I didn’t lose Christmas. I converted to Judaism. My family didn’t. So, while I don’t have a Christmas tree in my house, I visit with my parents and sisters and always enjoy theirs. I’m not deprived. Quite the opposite. With every city street decked out and every store and radio station playing carols from Halloween on, it’s next to impossible not to be inundated by Christmas. Things have gotten so out of hand that most Christians I know prefer to skip a year or two. So Christmas? There’s no loss for me there.
Did I lose pork? Well, I never was a ham fan anyway. And as for shrimp, it’s the appetizer of choice for most Jews I know, so there never really was any giving up. The rabbi who counseled me throughout my conversion explained, “Shellfish is treif (non-kosher), but pork, now that’s anti-Semitic.” The message to me was clear and perfectly acceptable. Lobster is fine but lay off the bacon.
Here’s what I did lose when I converted to Judaism. I lost my sense of competence and comfort. I attend services at my Reformed synagogue on Friday evenings and see five year olds, graduates of the temple preschool, belting out the shema with confidence.

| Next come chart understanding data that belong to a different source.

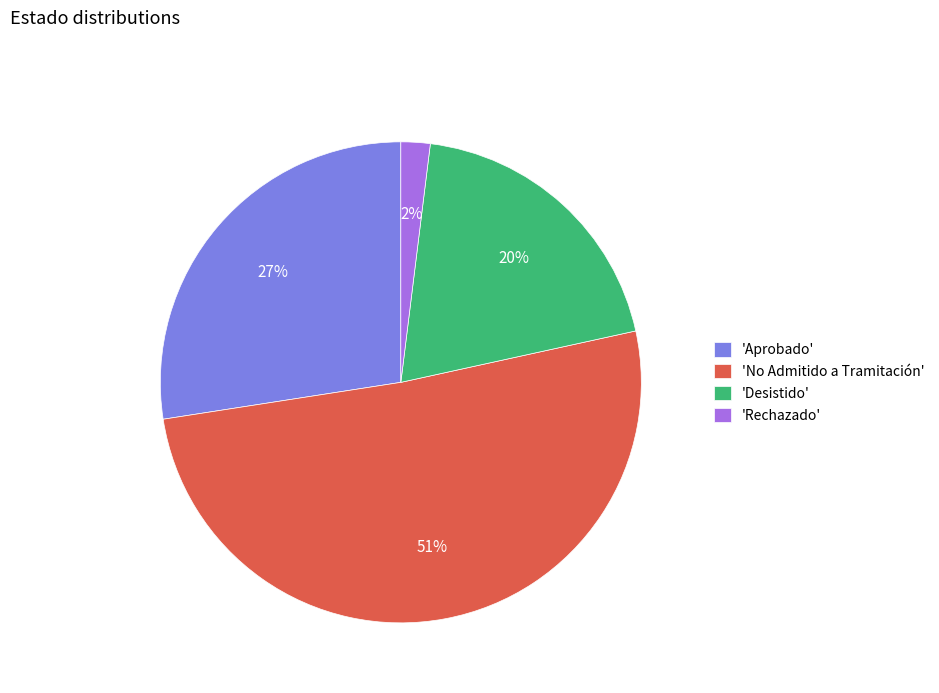

What is the largest slice in the pie chart?

'No Admitido a Tramitación'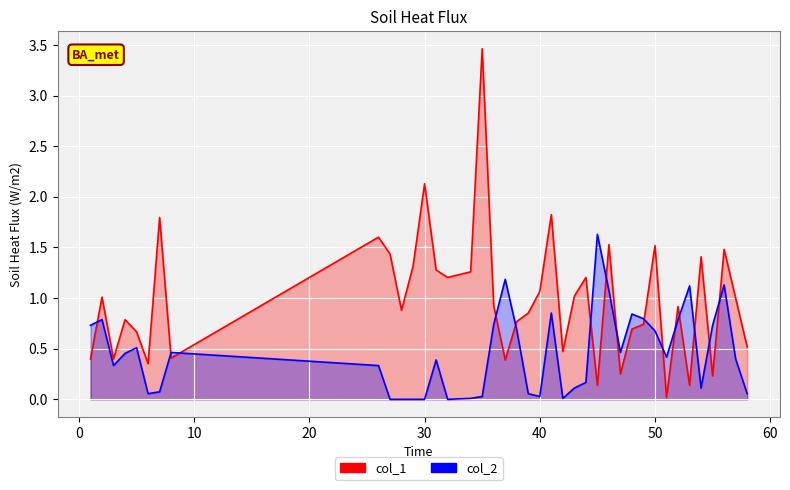

How many lines are shown in the chart?

2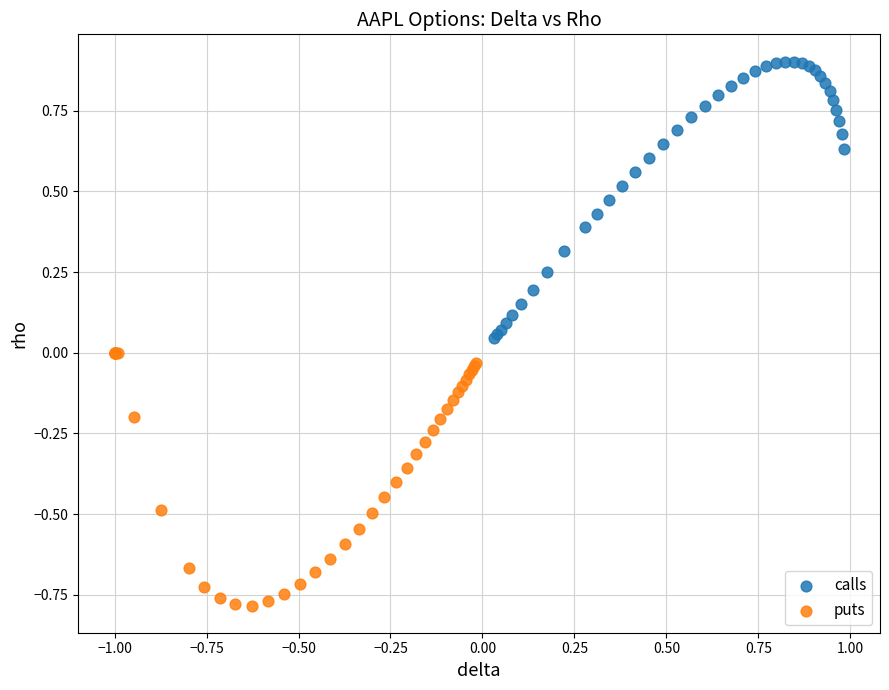

Which series reaches the minimum Y coordinate?

puts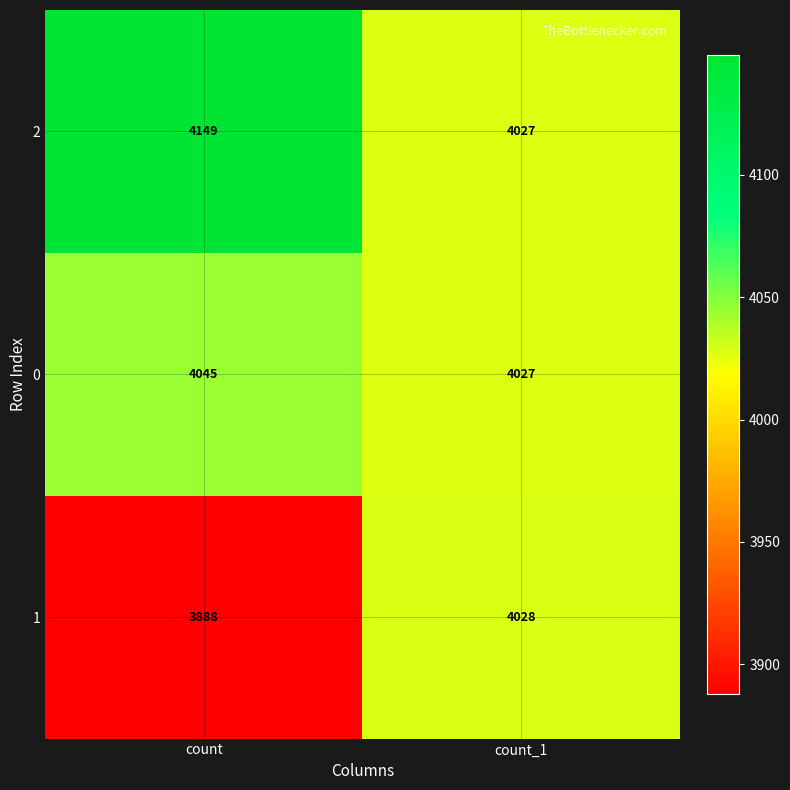

What is the sum of all 1 values?

7916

There are prepubescents, fresh from Hebrew School, rattling off the mourner’s kaddish. I never was good with foreign languages, and after three attempts at Hebrew classes in the past ten years, I still fake lip sync the words, hoping not to be caught mouthing kedusha when it should be kadosh. I struggle to keep up during the free-wheeling discussions that substitute for sermons in my new congregation. The rabbi asks for interpretations of the biblical story about the red heifer and I’m amazed as my fellow congregants not only know the story but toss out theories that demonstrate a deep knowledge and understanding of Torah. “Red heifer?” I muse. “We’re talking about a cow?” And my memory fails me as I try to practice Jewish rituals. Ten years after converting, I still stop, lit match in hand, and ask before I light the Chanukah candles, “It’s right to left? Or do I light them left to right?”
In short, except for the Jesus part, I was a really good Lutheran, but I fear I make a very bad Jew. I don’t have the competence to participate effortlessly. This takes hard work. I don’t have the knowledge-base to offer well-formed opinions. I sit silently and weigh the opinions of others. I don’t have the confidence to be a leader in my congregation. I have become a follower. As a Jew, I sit on the fringes. I realize that what I lost most by changing my religion is my place at the center. This is all so humbling. And perhaps in choosing my religion, that was the point all along.